Town elections took place in February instead of the current November elections. The primary elections were also a different time of year.
Coverage of town baseball teams was there by the late 1890s, and then by the 1910s basketball by the high school and other town organizations (once there was a high school gymnasium in which to play). Both baseball and basketball were very popular.
Well, it was dangerous, and every issue of the newspaper carried mention of someone being injured, and even sometimes killed working at, or in, a slate quarry. Blasting, hoisting slabs of stone from the quarry, cutting and trimming slate pieces; all of that meant that there were a lot of ways that someone could get injured.
By the 1920s cartoons ("The Purdys") had appeared in the paper as well as advice columns ("In Confidence" or "Etiquette by Flo") and the daily horoscope. Almost forgot, there was also usually a "Today is your birthday" feature. All of these have long been staples of newspapers, and still are.
By the mid-1920s, in the week before Christmas, the newspaper had a special issue of ads for the holiday. Even way back in the early 1890s, the paper carried a "countdown to Christmas" and kept track of how many shopping days were left until Christmas.
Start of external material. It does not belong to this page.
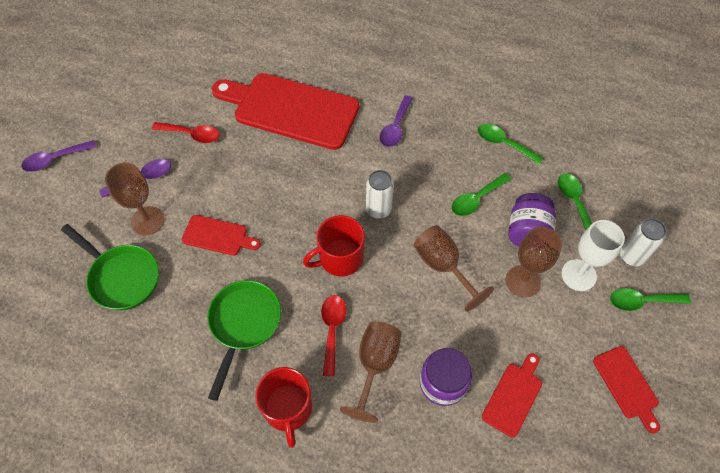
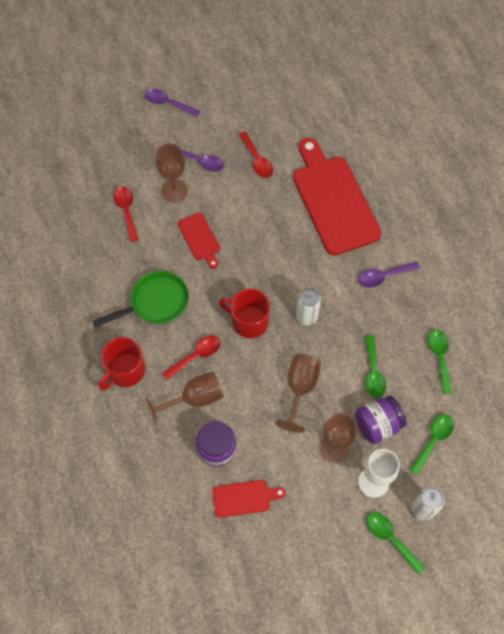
camera: 50 degrees right, 5 degrees up
green pan [61,224,159,311] -> red spoon [114,186,139,242]
green spoon [452,173,511,216] -> green spoon turned 105 degrees counterclockwise [365,335,386,398]
red cutting board [593,346,660,433] -> none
So the commercialization of Christmas started a long time ago, not just after World War II (as depicted in Miracle on 34th Street).
Snow Removal and Clearing the Streets
Already by the mid 1920s car traffic had increased to such an extent on the streets of Slatington, that it was important to clear away snow as quickly as possible after a snowstorm so that the cars and the street trolley could get around. Sound familiar?
But even earlier, by the 1880s or so, the streets were being graded or leveled with crushed limestone. In 1890, Upper Main Street was macadamized!
In the 1880s, which surprised me because of the early date, ice cream was a popular treat in the summers. There were notes in the paper just before ice cream season opened, and then regrets when it was ending.
Influenza outbreaks first seem to have been reported around 1890. Maybe it was because by that time, the town was large enough to actually allow the disease to spread from citizen to citizen. Some people did die.
The Mountain Road
The "Mountain Road" was already called "the mountain road" in the 1880s.
While there were not that many fires in town, there were a lot of fires on the Blue Mountain. Most of these were started either by lightning or by sparks from a passing train, and since there was a lot of train traffic from the 1860s through to the 1920s, the sight of the mountain burning was not unusual.
Every small group of houses in the vicinity of Slatington had some sort of name attached to it, notwithstanding the one village of Emerald (aka Franklin at one time). This allowed residents of the area to be able to easily locate where things were happening. A few of these place names I had not heard of before: Best Station, Custard's, Deibertsville, Friedens, Germans Corner, Germansville, Hazard, Hoffman, Indianland, Jacksonville, Jordan Valley, Lynnport, Lynnville, Lyon Valley, Millport, Newhard, Newside, Pleasant Corners, Rabert's Corner, Rextown, Rockdale, Saegersville, Scheidy, School Hill, Steinsville, Unionville, Wanamaker, Welshtown, Werley's Corner, Williamstown.
On Saturday, October 29th, 1898, Slatington held a grand parade to celebrate Peace Jubilee Day (victory in the Spanish-American War). As noted in The Slatington News on the following Saturday, the parade formed on Lower Main Street: "the route of the parade was up Main to 2d; up 2d to South; out South to Main; down Main to Post Office; counter-march up Main to Church, to Fourth; up 4th to Washington; out Washington to First; down First to Church; out Church to 2d; down 2d to Main; down Main to place of formation and dismiss." That was a lot of walking for the parade, and took it all through upper Slatington.